The question of how to actually report and/or record en error is also important. The usual approach with dumping a stack trace spanning multiple lines does not play well neither with log files nor with the client's protocols.
The following reasons make it preferable to include the entire error text into a single line of text:
1. Cages keep their logs in line-structured files, dumping a multi-line stack trace would affect the readability of the log, even more so if there are multiple threads writing to the log simultaneously.
2. The (synchronous) protocols which Pythomnic interfaces support do contain a place where to put the error text on return, but assert no semantics on the contents or the way it will be displayed.
3. It is not known beforehand in which way the client will be reporting the error itself, either to the user directly (in a message box perhaps) or to a log file of its own.

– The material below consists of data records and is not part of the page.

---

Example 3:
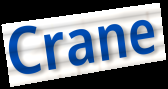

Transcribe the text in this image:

Crane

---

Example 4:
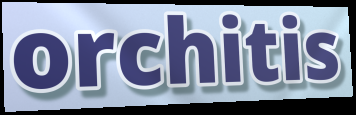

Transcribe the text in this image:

orchitis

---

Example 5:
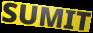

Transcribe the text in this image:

SUMITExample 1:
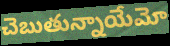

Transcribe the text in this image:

చెబుతున్నాయేమో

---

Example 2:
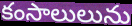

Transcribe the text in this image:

కంసాలులును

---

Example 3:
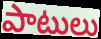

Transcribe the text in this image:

పాటులు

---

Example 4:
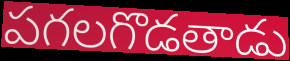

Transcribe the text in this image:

పగలగొడతాడు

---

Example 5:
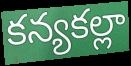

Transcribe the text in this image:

కన్యకల్లాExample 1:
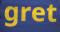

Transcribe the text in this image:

gret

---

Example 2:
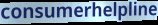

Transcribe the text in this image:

consumerhelpline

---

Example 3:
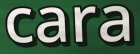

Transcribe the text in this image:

cara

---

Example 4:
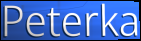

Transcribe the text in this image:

Peterka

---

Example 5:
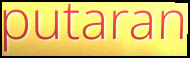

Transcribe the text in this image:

putaranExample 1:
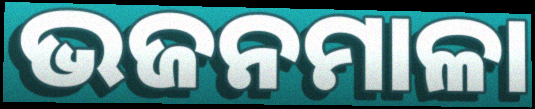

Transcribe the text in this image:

ଭଜନମାଳା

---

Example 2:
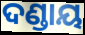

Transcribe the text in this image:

ଦଣ୍ଡାୟ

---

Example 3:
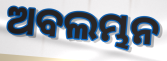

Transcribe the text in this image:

ଅବଲମ୍ଭନ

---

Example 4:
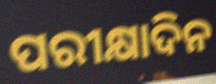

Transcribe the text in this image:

ପରୀକ୍ଷାଦିନ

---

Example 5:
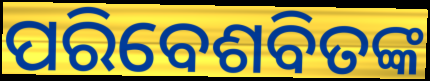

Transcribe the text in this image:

ପରିବେଶବିତଙ୍କ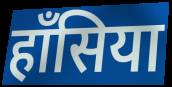
हाँसियाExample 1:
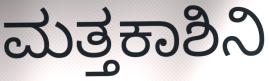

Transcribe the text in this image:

ಮತ್ತಕಾಶಿನಿ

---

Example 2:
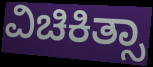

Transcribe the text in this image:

ವಿಚಿಕಿತ್ಸಾ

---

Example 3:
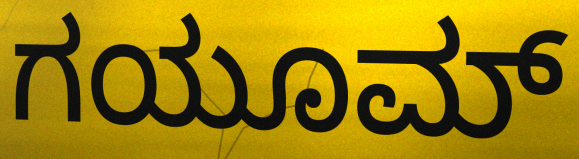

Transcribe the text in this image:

ಗಯೂಮ್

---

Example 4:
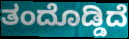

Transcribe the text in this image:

ತಂದೊಡ್ಡಿದೆ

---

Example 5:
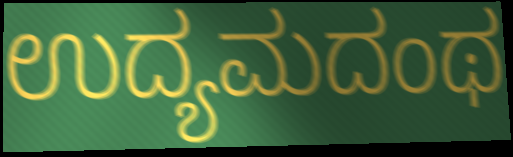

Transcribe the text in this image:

ಉದ್ಯಮದಂಥ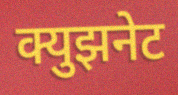
क्युझनेट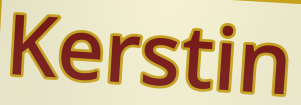
Kerstin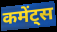
कमेंट्स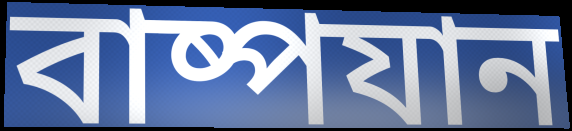
বাষ্পযানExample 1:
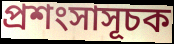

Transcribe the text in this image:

প্ৰশংসাসূচক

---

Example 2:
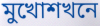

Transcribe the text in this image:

মুখোশখনে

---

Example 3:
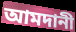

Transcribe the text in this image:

আমদানী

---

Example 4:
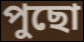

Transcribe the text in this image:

পুছো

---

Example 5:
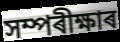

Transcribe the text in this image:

সম্পৰীক্ষাৰ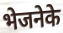
भेजनेके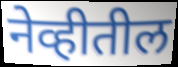
नेव्हीतील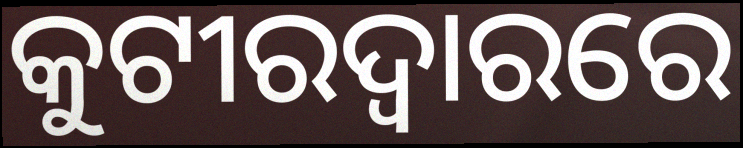
କୁଟୀରଦ୍ୱାରରେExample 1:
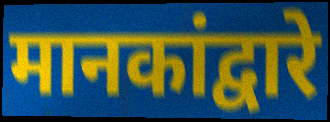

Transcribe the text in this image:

मानकांद्वारे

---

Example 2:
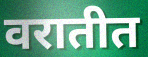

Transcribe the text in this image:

वरातीत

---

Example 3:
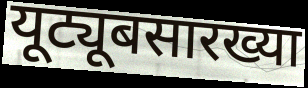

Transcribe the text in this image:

यूट्यूबसारख्या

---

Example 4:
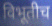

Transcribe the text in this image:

विभूतीच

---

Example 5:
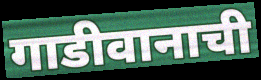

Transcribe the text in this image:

गाडीवानाची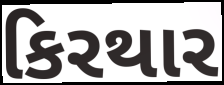
કિરથાર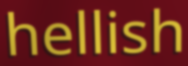
hellish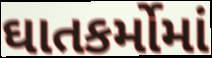
ઘાતકર્મોમાં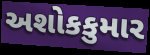
અશોકકુમારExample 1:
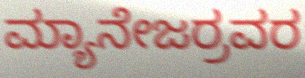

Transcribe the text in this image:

ಮ್ಯಾನೇಜರ್ರವರ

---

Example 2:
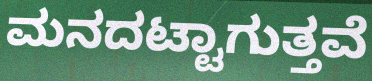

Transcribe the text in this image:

ಮನದಟ್ಟಾಗುತ್ತವೆ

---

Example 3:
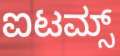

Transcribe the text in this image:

ಐಟಮ್ಸ್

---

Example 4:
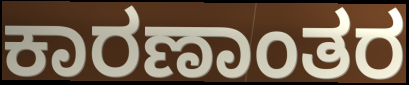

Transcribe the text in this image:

ಕಾರಣಾಂತರ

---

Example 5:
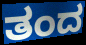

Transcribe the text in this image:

ತಂದ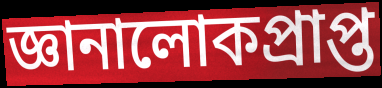
জ্ঞানালোকপ্রাপ্ত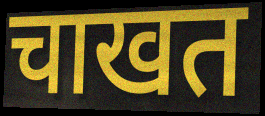
चाखत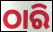
ଠାରିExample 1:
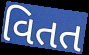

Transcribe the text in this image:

વિતત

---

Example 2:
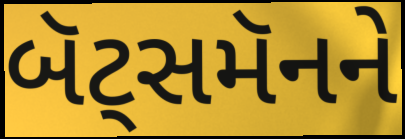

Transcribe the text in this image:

બૅટ્સમૅનને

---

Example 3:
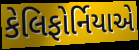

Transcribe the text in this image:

કેલિફોર્નિયાએ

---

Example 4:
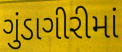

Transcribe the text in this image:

ગુંડાગીરીમાં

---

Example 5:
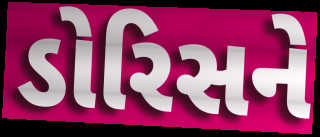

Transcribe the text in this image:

ડોરિસનેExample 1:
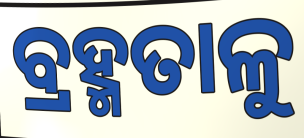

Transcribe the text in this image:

ବ୍ରହ୍ମତାଳୁ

For reporting errors, Pythomnic therefore uses the exc_string function
from exc_string import *
try:
    foo()
except:
    pmnc_log("failed: %s" % exc_string(), priority = 1)
which returns a single long string containing a readable error text along with the unfolded stack trace, for example:
SMTPRecipientsRefused("{'-': (550, '<->: User unknown in local recipient table')}") ...
... in sendmail() (smtplib.py:695) <- execute() (smtp_connection.py:187) <- ...
... takes_invocation_proxy() (typecheck.py:365) <- dbc_wrapper() (ipdbc.py:283) ...
... <- execute() (connection_pool.py:566) <- dbc_wrapper() (ipdbc.py:283) <- ...
... execute() (threaded_connection_pool.py:187) <- interlock_shared_invocation_proxy() ...
... (interlockable.py:117) <- __call__() (thread_pool.py:94)
The synchronous Pythomnic interfaces - SOAP, XML-RPC and HTTP all use exc_string to compose and report the uncaught exception to the client.